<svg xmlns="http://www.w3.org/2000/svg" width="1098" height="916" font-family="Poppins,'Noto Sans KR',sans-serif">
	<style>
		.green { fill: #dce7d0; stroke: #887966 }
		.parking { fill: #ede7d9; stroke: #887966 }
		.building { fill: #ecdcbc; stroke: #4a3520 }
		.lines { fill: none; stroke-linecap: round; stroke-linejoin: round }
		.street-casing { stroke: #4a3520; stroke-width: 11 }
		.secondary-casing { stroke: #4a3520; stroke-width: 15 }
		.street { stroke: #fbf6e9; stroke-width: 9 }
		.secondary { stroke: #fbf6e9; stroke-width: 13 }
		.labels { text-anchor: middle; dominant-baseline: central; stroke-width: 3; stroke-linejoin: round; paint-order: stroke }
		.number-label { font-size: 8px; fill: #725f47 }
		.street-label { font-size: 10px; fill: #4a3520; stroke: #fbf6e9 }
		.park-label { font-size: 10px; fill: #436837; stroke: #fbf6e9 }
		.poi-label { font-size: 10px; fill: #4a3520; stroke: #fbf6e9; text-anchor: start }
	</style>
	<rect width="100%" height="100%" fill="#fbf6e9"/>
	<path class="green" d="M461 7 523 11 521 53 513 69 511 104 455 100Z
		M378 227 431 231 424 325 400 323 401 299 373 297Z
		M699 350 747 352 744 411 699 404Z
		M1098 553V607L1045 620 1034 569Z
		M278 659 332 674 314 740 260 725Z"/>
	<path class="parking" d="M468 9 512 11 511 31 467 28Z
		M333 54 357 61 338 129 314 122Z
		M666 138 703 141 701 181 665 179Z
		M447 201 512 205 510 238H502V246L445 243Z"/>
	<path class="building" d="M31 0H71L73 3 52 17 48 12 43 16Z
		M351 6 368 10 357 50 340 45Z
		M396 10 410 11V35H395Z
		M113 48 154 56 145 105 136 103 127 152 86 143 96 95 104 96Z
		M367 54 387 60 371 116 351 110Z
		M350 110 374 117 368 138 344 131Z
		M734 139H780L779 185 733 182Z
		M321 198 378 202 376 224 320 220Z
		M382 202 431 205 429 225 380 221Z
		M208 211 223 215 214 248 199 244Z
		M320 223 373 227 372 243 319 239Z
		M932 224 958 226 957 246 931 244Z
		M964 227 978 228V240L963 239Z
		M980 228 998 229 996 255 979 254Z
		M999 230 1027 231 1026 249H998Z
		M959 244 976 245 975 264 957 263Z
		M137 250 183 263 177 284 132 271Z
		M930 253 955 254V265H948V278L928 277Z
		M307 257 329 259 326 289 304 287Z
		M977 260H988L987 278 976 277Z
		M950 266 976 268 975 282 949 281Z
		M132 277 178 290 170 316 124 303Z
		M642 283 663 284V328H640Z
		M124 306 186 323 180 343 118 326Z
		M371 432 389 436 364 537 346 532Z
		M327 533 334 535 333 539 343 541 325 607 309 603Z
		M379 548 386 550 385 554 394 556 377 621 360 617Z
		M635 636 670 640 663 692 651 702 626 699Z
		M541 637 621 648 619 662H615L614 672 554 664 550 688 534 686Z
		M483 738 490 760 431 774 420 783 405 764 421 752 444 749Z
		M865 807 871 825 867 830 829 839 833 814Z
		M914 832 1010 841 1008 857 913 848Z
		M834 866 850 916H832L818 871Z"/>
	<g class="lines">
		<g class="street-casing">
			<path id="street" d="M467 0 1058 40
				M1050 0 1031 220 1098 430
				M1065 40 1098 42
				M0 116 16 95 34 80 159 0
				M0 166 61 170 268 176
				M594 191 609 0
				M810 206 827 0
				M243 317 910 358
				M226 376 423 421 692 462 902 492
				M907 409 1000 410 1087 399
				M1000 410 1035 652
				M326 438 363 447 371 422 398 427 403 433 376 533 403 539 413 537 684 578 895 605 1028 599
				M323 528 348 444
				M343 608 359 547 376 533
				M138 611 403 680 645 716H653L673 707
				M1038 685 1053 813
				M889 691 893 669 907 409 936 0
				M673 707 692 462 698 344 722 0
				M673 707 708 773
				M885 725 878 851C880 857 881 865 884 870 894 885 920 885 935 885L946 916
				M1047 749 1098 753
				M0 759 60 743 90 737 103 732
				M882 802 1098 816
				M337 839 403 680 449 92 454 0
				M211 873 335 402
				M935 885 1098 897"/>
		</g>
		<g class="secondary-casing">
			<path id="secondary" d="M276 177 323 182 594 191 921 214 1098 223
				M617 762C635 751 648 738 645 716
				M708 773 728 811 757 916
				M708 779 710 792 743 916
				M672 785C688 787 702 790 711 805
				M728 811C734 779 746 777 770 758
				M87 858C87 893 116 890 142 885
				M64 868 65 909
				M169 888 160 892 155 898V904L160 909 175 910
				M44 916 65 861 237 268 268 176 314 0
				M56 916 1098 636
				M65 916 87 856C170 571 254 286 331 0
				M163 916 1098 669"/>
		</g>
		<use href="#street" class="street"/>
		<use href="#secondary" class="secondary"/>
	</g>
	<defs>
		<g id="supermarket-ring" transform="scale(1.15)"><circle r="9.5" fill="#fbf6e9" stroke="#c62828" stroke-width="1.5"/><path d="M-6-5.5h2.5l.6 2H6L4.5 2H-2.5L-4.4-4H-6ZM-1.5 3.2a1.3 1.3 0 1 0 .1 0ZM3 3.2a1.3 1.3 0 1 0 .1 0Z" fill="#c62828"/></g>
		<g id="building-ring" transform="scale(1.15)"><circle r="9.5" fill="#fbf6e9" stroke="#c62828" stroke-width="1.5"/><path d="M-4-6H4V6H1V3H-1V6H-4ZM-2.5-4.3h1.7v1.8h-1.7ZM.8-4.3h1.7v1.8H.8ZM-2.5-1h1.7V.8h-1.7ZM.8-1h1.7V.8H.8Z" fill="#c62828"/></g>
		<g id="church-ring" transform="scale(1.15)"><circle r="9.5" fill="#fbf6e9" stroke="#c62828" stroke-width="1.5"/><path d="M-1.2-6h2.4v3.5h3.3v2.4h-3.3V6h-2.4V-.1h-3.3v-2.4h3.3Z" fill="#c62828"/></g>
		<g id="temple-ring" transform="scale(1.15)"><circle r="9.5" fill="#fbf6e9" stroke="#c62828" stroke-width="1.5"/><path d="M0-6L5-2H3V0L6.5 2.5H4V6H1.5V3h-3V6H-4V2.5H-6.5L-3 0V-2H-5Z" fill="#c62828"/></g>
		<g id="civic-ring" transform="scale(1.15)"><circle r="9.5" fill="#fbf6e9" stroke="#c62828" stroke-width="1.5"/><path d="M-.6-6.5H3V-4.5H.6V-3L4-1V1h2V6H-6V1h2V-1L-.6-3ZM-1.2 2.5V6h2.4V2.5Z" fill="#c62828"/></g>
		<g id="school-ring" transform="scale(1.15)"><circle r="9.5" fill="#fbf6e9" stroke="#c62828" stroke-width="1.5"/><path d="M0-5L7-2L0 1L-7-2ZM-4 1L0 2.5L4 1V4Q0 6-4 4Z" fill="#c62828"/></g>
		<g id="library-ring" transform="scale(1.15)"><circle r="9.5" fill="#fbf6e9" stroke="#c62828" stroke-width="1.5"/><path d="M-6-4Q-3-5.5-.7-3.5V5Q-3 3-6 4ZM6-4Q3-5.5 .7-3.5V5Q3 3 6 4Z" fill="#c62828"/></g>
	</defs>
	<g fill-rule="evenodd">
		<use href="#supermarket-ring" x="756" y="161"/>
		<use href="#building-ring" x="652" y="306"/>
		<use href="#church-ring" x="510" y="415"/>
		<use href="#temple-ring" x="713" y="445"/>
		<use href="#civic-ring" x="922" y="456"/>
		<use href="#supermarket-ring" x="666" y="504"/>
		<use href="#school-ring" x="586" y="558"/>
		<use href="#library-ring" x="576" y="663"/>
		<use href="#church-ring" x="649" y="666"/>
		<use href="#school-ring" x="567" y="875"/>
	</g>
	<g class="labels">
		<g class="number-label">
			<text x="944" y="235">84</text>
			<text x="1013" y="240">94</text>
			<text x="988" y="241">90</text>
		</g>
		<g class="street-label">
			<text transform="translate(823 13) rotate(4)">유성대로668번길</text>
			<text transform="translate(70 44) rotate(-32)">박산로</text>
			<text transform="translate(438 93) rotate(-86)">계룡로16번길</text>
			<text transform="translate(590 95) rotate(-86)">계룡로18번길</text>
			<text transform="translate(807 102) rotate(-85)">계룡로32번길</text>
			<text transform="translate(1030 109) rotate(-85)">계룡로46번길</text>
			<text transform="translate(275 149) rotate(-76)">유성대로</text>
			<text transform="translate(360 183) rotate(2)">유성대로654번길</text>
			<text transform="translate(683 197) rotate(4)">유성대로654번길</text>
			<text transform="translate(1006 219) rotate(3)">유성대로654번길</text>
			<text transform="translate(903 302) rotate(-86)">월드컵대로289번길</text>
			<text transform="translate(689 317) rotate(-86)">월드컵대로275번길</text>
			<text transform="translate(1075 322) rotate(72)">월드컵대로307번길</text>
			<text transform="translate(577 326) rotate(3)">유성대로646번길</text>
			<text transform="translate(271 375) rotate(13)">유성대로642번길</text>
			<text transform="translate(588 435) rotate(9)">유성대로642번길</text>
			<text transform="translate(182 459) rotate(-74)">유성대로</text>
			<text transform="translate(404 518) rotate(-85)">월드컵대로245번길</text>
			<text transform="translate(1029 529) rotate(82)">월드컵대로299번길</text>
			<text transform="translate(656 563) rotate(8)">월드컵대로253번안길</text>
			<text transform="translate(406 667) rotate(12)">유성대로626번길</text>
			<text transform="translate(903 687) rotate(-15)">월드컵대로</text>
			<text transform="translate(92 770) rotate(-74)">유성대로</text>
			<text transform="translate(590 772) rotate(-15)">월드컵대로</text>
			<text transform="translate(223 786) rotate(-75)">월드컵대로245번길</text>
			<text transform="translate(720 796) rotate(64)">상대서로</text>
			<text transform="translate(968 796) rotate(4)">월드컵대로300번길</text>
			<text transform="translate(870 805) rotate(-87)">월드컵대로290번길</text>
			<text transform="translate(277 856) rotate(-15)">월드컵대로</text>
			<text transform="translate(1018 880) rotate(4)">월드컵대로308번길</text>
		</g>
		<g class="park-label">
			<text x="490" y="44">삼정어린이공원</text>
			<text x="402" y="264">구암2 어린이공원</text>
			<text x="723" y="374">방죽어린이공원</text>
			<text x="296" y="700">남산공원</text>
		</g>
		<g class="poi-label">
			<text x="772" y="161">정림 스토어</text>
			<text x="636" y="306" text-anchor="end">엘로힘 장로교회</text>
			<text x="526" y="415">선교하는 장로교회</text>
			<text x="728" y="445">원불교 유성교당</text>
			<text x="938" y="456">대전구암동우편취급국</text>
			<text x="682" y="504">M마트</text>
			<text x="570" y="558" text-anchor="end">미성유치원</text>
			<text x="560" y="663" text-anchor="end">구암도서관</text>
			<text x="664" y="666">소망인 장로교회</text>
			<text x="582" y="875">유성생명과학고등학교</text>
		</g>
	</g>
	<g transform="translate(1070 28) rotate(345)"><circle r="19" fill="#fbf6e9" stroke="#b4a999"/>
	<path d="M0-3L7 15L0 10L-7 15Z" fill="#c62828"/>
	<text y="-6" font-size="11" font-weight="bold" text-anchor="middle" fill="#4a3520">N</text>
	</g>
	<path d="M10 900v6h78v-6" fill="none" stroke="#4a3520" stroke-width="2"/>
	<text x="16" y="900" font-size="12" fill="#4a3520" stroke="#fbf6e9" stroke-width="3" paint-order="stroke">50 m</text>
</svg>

• • •

Reproduce exactly, and with no other material, the lines between those holding "#dce7d0; stroke: #887966" and "M367 54 387 60 371 116 351 110Z", inclusive.

		.green { fill: #dce7d0; stroke: #887966 }
		.parking { fill: #ede7d9; stroke: #887966 }
		.building { fill: #ecdcbc; stroke: #4a3520 }
		.lines { fill: none; stroke-linecap: round; stroke-linejoin: round }
		.street-casing { stroke: #4a3520; stroke-width: 11 }
		.secondary-casing { stroke: #4a3520; stroke-width: 15 }
		.street { stroke: #fbf6e9; stroke-width: 9 }
		.secondary { stroke: #fbf6e9; stroke-width: 13 }
		.labels { text-anchor: middle; dominant-baseline: central; stroke-width: 3; stroke-linejoin: round; paint-order: stroke }
		.number-label { font-size: 8px; fill: #725f47 }
		.street-label { font-size: 10px; fill: #4a3520; stroke: #fbf6e9 }
		.park-label { font-size: 10px; fill: #436837; stroke: #fbf6e9 }
		.poi-label { font-size: 10px; fill: #4a3520; stroke: #fbf6e9; text-anchor: start }
	</style>
	<rect width="100%" height="100%" fill="#fbf6e9"/>
	<path class="green" d="M461 7 523 11 521 53 513 69 511 104 455 100Z
		M378 227 431 231 424 325 400 323 401 299 373 297Z
		M699 350 747 352 744 411 699 404Z
		M1098 553V607L1045 620 1034 569Z
		M278 659 332 674 314 740 260 725Z"/>
	<path class="parking" d="M468 9 512 11 511 31 467 28Z
		M333 54 357 61 338 129 314 122Z
		M666 138 703 141 701 181 665 179Z
		M447 201 512 205 510 238H502V246L445 243Z"/>
	<path class="building" d="M31 0H71L73 3 52 17 48 12 43 16Z
		M351 6 368 10 357 50 340 45Z
		M396 10 410 11V35H395Z
		M113 48 154 56 145 105 136 103 127 152 86 143 96 95 104 96Z
		M367 54 387 60 371 116 351 110Z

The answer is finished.